I’ve lately been reading ‘A Short History of the Shadow’ by Victor I. Stoichita which begins by explaining how the art of painting and sculpture first came into being (at least in the minds of men like Pliny and Athenagoras, before the cave painters of Lascaux, for example, were discovered) through the tracing of shadows. In his Natural History (xxxv, 43) Pliny says:
“Enough and more than enough has now been said about painting. It may be suitable to append to these remarks something about the plastic art. It was through the service of that same earth that modelling portraits from clay was first invented by Butades, a potter of Sicyon, at Corinth. He did this owing to his daughter, who was in love with a young man; and she, when he was going abroad, drew in outline on the wall the shadow of his face thrown by the lamp. Her father pressed clay on this and made a relief, which he hardened by exposure to fire with the rest of his pottery; and it is said that this likeness was preserved in the Shrine of the Nymphs…”

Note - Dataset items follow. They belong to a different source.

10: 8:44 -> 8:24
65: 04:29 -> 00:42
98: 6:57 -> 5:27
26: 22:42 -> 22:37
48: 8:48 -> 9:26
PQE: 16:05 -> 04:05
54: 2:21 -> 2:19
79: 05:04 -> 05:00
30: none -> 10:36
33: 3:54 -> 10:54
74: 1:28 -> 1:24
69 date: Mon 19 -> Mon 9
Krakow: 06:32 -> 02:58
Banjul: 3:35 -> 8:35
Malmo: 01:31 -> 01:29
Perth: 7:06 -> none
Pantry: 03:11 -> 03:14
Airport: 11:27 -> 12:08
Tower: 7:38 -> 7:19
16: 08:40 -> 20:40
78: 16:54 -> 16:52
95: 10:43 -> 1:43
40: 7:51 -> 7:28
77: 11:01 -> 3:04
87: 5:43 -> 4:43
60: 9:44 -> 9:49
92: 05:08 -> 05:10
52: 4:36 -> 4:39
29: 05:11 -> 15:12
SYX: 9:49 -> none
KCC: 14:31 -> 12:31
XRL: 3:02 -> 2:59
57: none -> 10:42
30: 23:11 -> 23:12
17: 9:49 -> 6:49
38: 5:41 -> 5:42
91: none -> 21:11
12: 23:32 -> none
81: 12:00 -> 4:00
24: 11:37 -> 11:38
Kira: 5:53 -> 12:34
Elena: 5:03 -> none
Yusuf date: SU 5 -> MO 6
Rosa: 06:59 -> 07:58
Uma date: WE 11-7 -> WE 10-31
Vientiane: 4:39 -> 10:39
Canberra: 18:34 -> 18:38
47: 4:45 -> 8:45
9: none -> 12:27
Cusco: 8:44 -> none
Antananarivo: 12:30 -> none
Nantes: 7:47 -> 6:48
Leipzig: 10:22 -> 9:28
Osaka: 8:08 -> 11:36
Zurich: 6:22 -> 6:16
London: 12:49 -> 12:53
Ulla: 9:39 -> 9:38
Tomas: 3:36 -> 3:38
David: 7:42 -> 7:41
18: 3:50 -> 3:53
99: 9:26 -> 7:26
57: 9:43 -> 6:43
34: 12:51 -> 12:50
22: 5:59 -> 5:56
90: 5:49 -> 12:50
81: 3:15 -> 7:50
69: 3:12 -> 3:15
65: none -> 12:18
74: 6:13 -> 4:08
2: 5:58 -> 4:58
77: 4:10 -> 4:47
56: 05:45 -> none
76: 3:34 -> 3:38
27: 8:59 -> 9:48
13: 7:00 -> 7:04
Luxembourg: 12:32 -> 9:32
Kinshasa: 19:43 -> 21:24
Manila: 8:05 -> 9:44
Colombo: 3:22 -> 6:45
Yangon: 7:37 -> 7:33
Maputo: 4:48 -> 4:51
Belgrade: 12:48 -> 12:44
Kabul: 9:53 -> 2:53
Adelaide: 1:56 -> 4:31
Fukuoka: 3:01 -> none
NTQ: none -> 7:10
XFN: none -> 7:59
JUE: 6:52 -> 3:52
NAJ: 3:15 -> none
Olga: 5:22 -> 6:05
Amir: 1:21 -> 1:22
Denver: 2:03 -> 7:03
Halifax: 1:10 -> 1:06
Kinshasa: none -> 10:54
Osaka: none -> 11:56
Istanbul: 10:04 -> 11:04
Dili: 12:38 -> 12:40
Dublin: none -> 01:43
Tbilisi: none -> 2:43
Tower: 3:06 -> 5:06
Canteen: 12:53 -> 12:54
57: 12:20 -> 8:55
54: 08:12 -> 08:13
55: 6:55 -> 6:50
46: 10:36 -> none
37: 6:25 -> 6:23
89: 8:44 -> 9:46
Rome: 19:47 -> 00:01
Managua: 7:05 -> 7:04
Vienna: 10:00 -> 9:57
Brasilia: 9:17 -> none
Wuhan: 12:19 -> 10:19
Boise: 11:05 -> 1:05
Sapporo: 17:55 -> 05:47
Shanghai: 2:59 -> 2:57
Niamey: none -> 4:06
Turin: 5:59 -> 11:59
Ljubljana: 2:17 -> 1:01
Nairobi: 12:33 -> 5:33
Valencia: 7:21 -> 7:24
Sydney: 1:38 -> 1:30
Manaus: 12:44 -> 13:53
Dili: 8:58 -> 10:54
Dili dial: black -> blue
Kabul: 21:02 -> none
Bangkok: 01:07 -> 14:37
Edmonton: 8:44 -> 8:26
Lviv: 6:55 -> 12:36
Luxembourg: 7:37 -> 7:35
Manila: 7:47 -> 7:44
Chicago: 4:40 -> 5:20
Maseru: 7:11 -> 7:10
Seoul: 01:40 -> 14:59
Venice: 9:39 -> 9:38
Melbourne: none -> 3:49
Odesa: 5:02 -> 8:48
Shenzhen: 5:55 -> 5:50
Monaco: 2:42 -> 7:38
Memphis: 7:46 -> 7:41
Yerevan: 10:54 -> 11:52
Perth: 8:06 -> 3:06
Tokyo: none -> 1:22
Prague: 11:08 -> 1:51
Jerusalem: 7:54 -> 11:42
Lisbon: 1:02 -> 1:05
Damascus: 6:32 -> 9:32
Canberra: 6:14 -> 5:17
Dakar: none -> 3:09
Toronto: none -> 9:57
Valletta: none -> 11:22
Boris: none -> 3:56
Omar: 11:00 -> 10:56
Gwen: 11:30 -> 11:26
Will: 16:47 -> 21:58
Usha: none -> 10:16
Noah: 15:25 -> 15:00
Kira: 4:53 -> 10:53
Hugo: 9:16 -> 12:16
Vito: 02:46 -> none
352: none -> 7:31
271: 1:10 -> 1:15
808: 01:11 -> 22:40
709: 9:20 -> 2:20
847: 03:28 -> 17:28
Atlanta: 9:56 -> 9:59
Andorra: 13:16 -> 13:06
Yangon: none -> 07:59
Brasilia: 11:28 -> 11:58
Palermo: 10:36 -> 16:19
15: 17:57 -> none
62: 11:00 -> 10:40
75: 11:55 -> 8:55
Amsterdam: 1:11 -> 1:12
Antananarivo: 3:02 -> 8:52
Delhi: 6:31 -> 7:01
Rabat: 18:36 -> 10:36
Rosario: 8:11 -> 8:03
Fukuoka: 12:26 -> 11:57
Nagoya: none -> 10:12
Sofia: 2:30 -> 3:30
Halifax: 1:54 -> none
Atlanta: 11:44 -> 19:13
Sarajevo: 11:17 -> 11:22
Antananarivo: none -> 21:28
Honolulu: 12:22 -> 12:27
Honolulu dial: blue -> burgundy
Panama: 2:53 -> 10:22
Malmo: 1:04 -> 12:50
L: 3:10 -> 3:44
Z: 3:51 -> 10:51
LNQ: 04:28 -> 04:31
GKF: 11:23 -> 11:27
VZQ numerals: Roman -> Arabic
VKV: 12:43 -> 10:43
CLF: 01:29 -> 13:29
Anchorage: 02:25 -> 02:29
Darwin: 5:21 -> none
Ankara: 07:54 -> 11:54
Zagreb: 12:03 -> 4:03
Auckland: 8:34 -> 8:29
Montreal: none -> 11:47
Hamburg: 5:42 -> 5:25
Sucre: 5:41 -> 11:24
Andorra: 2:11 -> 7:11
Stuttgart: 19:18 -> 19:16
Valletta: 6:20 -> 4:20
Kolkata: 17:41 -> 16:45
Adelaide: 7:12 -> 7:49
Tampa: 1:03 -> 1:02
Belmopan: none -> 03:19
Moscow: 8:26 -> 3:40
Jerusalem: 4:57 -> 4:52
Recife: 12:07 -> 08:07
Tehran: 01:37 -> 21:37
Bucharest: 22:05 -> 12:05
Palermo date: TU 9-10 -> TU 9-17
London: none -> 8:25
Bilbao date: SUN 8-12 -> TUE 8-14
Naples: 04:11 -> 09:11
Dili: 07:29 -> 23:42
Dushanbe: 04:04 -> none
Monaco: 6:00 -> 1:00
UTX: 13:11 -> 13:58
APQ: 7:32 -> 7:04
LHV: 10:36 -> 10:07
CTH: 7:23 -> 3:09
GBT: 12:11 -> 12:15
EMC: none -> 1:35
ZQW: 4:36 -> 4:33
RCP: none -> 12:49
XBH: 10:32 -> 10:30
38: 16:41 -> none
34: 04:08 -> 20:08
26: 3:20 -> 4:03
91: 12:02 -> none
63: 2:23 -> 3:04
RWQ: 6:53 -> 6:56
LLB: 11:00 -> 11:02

Athenagoras recounts the same story as follows:
“The manufacture of dolls was inspired by a young woman: very much enamoured of a man, she drew his shadow on the wall as he slept; then her father, charmed by the extraordinary likeness – he worked with clay – sculpted the image by filling the contours with earth.”
As Stoichita writes: “What is fairly apparent from both texts is that the primary purpose of basing a representation on the shadow was possibly that of turning it into a mnemonic aid; of making the absent become present. In this case the shadow’s resemblance (similitudo) to the original plays a crucial role… The constantly changing real shadow of the beloved man will escort him on his travels, while the image of his shadow, captured on the wall, will remain a memento opposed to the movement of the journey and will therefore have a propitiatory value. The real shadow accompanies the one who is leaving, while his outline, captured once and for all on the wall immortalizes a presence in the form of an image, captures an instant and makes it last.”
The verticalizing of the shadow – the projection of it onto a wall – and its likeness to the person from whom its being projected are both, according to Stoichita, “vital functions of this surrogate image… The lapidary details pertaining to the mechanism of verticalization are extremely important, since Pliny would certainly have been aware – as more than one passage from his work indicates – of a whole early metaphysics on the shadow (particularly on the shadow recumbent on the earth) and of its links with death. On close examination the text reveals its hidden meaning: on the eve of her beloved’s departure, Butades’ daughter ‘captured’, so to speak, the image of her lover in a verticality meant to last forever. Thus she exorcised the threat of death, and his image – making up for his absence – kept him forever upright, i.e. ‘alive’.”
Returning for a moment to the story of the lovers, Stoichita argues that this story appears incomplete, “Pliny has eliminated an important episode located somewhere between the young woman creating the silhouette and the final likeness being installed in the temple. This episode, without which the meaning of the extract is greatly diminished, is the death of the beloved.” Stoichita goes on to suggest that the story should actually read as follows:
1) The girl crates a surrogate image, which has a dual purpose: it must remind her of the face of the lover who is leaving (to go to war) and must exorcise the danger he is in.
2) The young man dies (probably heroically, probably on the battlefield).
3) (Because the beloved dies) the father creates a semblance whose function is to duplicate the one who has disappeared. This double has a ‘soul’ (in the form of a shadow) and a ‘body’ (in the form of the receptacle of this soul).
4) The clay semblance becomes a cult object in the temple at Corinth.
This semblance made by the girl’s father becomes therefore a funereal figure, an object “which ensures the young warrior – who, in the prime of life, falls on the battlefield – everlasting glory by immortalizing what he was in the eyes of subsequent generations: his name, his exploits, his career, the heroic end that establishes him once and for all as a man of excellence, one of the noble dead.”
I found this version of the story particularly interesting, as it ties in with the work I’ve been doing on World War I, during which of course millions of men left loved their ones, never to return. One can imagine each of their shadows drawn in outlines on wall right across the world, merging to become a single amorphous shadow blanketing the ground.
Stoichita also makes an interesting distinction between shadows cast in the day and at night. “Once the image is captured on the wall, time stands still… a shadow in sunlight denotes a moment in time and no more than that, but a nocturnal shadow is removed from the natural order of time, it halts the flow of progress.”